In 2016 just before his death Maj. Cairns revised the Book Two of the basic “How To” Manual. Did this really need a revision? Probably not, as the first was superb. Never the less the “Expanded Edition” does indeed contain many useful gems for the practical piper.

He includes such useful topics as ‘setting tempos without a metronome’. Archie was nor or less against pipers having to use mechanical aids such as metronomes and tuning devices as he thought, rightly, that pipers should be able to count time correctly and tune by ear.

He repeats with greater clarity his method of teaching to learn bagpipe tunes by mastering phrasing. He taught that each tune is really a composition of ‘little tunes’, i.e. the phrases which make up the tune. This method really shines in his piobaireachd works but they are very useful for learning Ceol Beg as well.

He has a lovely chart on the general characteristics of pipe music that will help any piper understand HOW tunes are put together and acts like a mini course in piping musical theory. Archie was not only a piper, he was also trained in standard musical theory and he puts this training to good use for folk who are learning to play the bagpipes.

Probably the most important part of his expanded work is his section on the Use of ‘Neumonics’ that is his the study of melody and rhythm which is essential in learning any new tune. He helps pipers learn how to read rhythms and give plenty of examples of the various rhythms in various types of pipe music, marches, jigs, reels ect. He makes a great distinction between simple and compound time and he has a sections on which note to lengthen and which note to shorten which is very helpful.

He also has a section for performance subjects for pipe bands that includes: Tonal Exercises, and Pipe Band Attack by which he means how to strike up a pipe band well. I have never seen such clear and good advice before and this will be most useful for many pipe band who have a problem with this. He expands this section of the “attack’ with tips on Hand-Foot coordination as well as “Choke Drills”, i.e. what to do if a piper ‘chokes’ during a performance and he ends this section with tips about how to cut off a tune by a pipe band.

He givens a lot of practice exercises to develop an intuitive sense of rhythm, arpeggios and rhythm.

He ends the instruction part of the work with an examination of various difficult fingerings in ceol beg such ahs Hornpipe Triplings, a very good explanation of how doublings really work and on and on.

The last part of the work contains many tunes that Archie composed to important people in his life.
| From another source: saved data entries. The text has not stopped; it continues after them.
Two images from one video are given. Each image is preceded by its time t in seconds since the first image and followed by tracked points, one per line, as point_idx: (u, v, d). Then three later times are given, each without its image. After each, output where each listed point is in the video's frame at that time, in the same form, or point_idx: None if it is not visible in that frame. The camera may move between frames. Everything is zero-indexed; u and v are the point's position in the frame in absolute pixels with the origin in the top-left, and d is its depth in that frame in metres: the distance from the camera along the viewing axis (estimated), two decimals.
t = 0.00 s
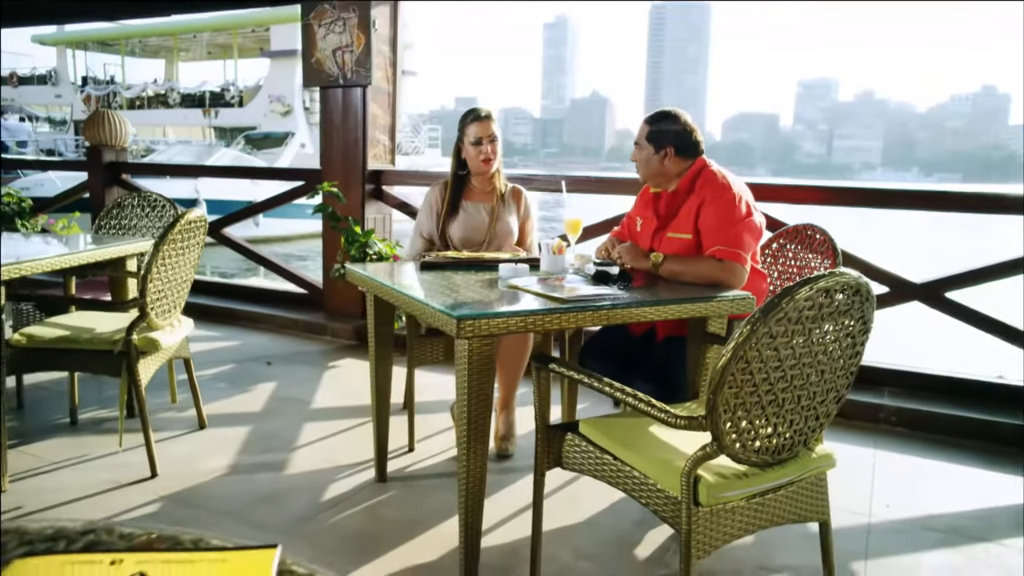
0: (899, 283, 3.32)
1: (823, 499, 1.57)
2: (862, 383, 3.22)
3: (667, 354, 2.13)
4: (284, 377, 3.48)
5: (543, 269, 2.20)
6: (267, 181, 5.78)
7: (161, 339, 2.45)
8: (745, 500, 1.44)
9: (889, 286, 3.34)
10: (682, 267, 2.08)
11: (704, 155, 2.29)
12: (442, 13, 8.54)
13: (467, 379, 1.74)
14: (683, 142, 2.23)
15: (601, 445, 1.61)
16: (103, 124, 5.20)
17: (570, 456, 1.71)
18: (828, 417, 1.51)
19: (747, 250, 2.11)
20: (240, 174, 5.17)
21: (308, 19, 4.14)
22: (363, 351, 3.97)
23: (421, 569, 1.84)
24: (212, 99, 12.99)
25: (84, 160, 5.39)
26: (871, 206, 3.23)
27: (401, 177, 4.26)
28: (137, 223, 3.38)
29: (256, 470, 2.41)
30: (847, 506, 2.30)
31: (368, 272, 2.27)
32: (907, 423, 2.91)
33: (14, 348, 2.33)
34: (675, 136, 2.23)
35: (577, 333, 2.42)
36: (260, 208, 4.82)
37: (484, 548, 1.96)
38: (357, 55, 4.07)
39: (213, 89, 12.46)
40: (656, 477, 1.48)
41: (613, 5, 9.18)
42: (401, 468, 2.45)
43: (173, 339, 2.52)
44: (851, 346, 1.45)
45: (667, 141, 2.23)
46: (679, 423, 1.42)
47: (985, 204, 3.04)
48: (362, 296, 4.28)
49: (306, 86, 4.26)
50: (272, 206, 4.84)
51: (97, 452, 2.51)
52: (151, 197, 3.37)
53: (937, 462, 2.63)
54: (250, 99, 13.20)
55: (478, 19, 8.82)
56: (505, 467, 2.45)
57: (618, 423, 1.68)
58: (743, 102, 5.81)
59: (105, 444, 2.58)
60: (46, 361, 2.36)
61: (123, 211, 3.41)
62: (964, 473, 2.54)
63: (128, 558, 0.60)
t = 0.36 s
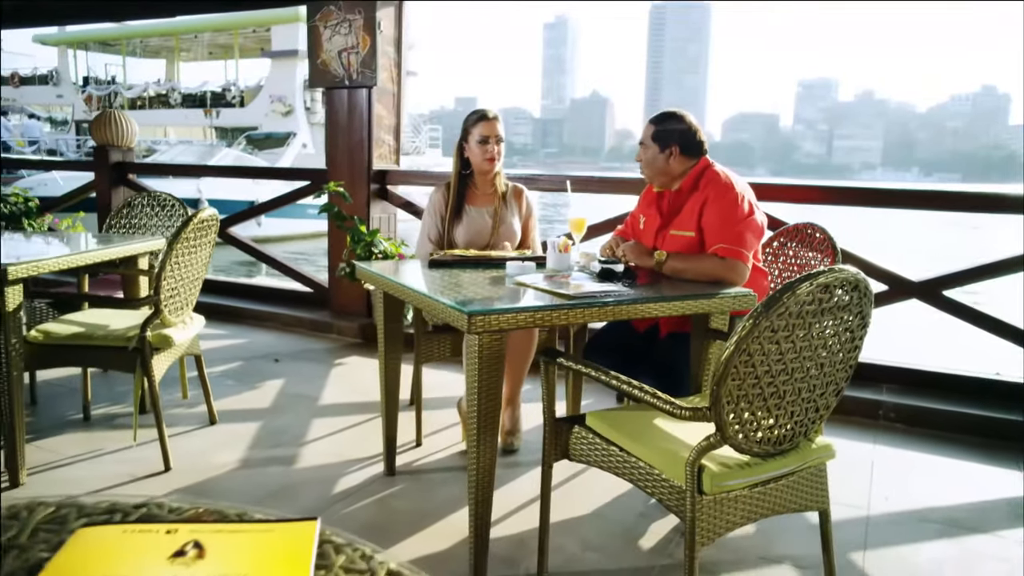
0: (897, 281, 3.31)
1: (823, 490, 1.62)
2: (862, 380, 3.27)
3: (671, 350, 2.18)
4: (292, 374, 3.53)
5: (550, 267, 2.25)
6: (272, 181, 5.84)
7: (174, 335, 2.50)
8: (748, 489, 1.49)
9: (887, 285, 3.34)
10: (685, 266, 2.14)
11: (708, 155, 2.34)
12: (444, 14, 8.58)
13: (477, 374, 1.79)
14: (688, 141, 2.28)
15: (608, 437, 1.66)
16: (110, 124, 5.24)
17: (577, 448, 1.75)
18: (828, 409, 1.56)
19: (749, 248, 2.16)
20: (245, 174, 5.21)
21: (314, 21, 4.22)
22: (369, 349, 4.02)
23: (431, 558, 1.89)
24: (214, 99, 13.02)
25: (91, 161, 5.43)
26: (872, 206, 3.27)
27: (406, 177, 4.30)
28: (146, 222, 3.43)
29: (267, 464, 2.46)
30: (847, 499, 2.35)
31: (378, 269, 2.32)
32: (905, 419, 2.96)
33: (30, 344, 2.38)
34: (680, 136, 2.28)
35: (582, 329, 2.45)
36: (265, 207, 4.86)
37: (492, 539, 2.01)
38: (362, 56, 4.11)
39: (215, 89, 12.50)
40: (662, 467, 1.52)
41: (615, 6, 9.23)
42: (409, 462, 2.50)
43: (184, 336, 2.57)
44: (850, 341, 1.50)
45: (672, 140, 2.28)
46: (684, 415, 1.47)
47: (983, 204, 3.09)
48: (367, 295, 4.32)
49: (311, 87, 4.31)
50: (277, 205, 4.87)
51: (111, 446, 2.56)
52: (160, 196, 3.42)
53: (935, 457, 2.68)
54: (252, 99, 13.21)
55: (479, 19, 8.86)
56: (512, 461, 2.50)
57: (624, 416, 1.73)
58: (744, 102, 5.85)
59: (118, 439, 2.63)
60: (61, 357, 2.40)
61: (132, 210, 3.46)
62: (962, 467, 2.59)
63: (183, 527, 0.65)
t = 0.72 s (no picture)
0: (896, 280, 3.36)
1: (823, 481, 1.67)
2: (862, 377, 3.33)
3: (675, 344, 2.23)
4: (299, 371, 3.58)
5: (555, 265, 2.30)
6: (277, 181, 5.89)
7: (187, 332, 2.54)
8: (750, 478, 1.55)
9: (886, 283, 3.38)
10: (688, 240, 2.17)
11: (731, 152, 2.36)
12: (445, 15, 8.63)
13: (487, 368, 1.84)
14: (714, 132, 2.30)
15: (615, 429, 1.71)
16: (116, 124, 5.29)
17: (584, 440, 1.81)
18: (828, 402, 1.61)
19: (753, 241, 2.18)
20: (250, 174, 5.26)
21: (320, 23, 4.25)
22: (374, 347, 4.07)
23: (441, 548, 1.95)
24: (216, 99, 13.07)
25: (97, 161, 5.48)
26: (871, 205, 3.32)
27: (410, 177, 4.35)
28: (156, 221, 3.48)
29: (279, 458, 2.51)
30: (846, 492, 2.40)
31: (388, 267, 2.38)
32: (904, 415, 3.01)
33: (48, 340, 2.44)
34: (706, 125, 2.30)
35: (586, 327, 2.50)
36: (270, 207, 4.90)
37: (502, 531, 2.06)
38: (368, 58, 4.17)
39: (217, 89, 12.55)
40: (667, 458, 1.58)
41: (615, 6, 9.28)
42: (418, 456, 2.55)
43: (197, 333, 2.62)
44: (849, 336, 1.55)
45: (698, 128, 2.29)
46: (689, 407, 1.53)
47: (981, 203, 3.14)
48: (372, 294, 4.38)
49: (318, 88, 4.37)
50: (283, 205, 4.91)
51: (125, 441, 2.61)
52: (170, 196, 3.47)
53: (933, 451, 2.73)
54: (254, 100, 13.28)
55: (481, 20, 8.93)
56: (518, 456, 2.55)
57: (630, 409, 1.78)
58: (743, 102, 5.91)
59: (131, 434, 2.68)
60: (79, 353, 2.46)
61: (143, 210, 3.51)
62: (959, 461, 2.64)
63: (234, 499, 0.69)
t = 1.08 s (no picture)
0: (894, 278, 3.42)
1: (823, 472, 1.72)
2: (861, 374, 3.38)
3: (678, 339, 2.29)
4: (307, 368, 3.64)
5: (562, 262, 2.36)
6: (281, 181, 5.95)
7: (200, 329, 2.60)
8: (753, 468, 1.60)
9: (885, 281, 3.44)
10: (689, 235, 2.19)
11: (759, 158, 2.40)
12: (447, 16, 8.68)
13: (497, 363, 1.90)
14: (747, 134, 2.36)
15: (621, 421, 1.77)
16: (123, 125, 5.34)
17: (591, 433, 1.86)
18: (827, 395, 1.67)
19: (759, 244, 2.24)
20: (255, 174, 5.31)
21: (327, 25, 4.33)
22: (381, 345, 4.12)
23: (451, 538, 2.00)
24: (217, 99, 13.13)
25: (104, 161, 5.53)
26: (870, 205, 3.37)
27: (415, 177, 4.41)
28: (166, 221, 3.53)
29: (290, 452, 2.57)
30: (845, 485, 2.45)
31: (398, 265, 2.43)
32: (903, 411, 3.06)
33: (65, 337, 2.49)
34: (740, 127, 2.35)
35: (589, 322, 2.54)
36: (276, 207, 4.95)
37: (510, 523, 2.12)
38: (374, 60, 4.22)
39: (218, 89, 12.61)
40: (672, 449, 1.63)
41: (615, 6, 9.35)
42: (426, 451, 2.60)
43: (210, 330, 2.67)
44: (848, 331, 1.60)
45: (733, 129, 2.35)
46: (693, 399, 1.58)
47: (981, 202, 3.19)
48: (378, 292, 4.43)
49: (324, 89, 4.42)
50: (288, 204, 4.94)
51: (139, 436, 2.66)
52: (180, 196, 3.52)
53: (931, 446, 2.78)
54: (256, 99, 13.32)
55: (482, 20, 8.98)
56: (523, 450, 2.60)
57: (636, 402, 1.83)
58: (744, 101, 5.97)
59: (145, 429, 2.73)
60: (94, 350, 2.51)
61: (153, 209, 3.56)
62: (956, 456, 2.70)
63: (274, 477, 0.75)
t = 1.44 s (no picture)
0: (893, 276, 3.47)
1: (823, 463, 1.77)
2: (861, 371, 3.43)
3: (681, 336, 2.34)
4: (314, 366, 3.69)
5: (568, 261, 2.41)
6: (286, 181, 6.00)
7: (212, 326, 2.66)
8: (755, 459, 1.65)
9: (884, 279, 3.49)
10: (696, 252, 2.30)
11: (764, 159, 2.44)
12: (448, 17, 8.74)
13: (506, 357, 1.95)
14: (751, 135, 2.38)
15: (627, 415, 1.82)
16: (129, 126, 5.40)
17: (597, 427, 1.91)
18: (827, 389, 1.72)
19: (764, 249, 2.31)
20: (260, 174, 5.36)
21: (333, 27, 4.39)
22: (386, 343, 4.17)
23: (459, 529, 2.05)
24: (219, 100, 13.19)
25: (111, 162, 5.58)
26: (869, 205, 3.42)
27: (420, 178, 4.47)
28: (176, 221, 3.58)
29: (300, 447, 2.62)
30: (844, 479, 2.51)
31: (407, 264, 2.49)
32: (901, 407, 3.12)
33: (80, 333, 2.54)
34: (743, 129, 2.39)
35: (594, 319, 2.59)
36: (281, 207, 5.00)
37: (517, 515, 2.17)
38: (379, 61, 4.28)
39: (220, 89, 12.68)
40: (677, 441, 1.68)
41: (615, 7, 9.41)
42: (434, 446, 2.65)
43: (222, 327, 2.73)
44: (847, 326, 1.65)
45: (736, 131, 2.39)
46: (698, 392, 1.63)
47: (979, 202, 3.24)
48: (383, 291, 4.48)
49: (329, 90, 4.48)
50: (294, 204, 4.96)
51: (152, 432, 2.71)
52: (189, 197, 3.56)
53: (929, 441, 2.84)
54: (257, 100, 13.38)
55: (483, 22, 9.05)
56: (529, 445, 2.65)
57: (641, 396, 1.88)
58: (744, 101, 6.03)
59: (157, 425, 2.78)
60: (108, 346, 2.56)
61: (163, 209, 3.61)
62: (953, 451, 2.75)
63: (311, 459, 0.80)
This with the photos at the end of the book act as a dynamic auto-biography and is probably one of the most fitting tributes to a very long and productive life in piping. Unlike many other autobiographies these musical celebrations of the people who have touched Archie are a touching almost poetic expression of his deep feelings of love and friendship he had for many people and they are much better than words.

Should you buy the book? Yep, but only if you want to know why pipers do what they do and if you want to be a better piper and if you want to know about the big heart of one of the best piping instructors of our time.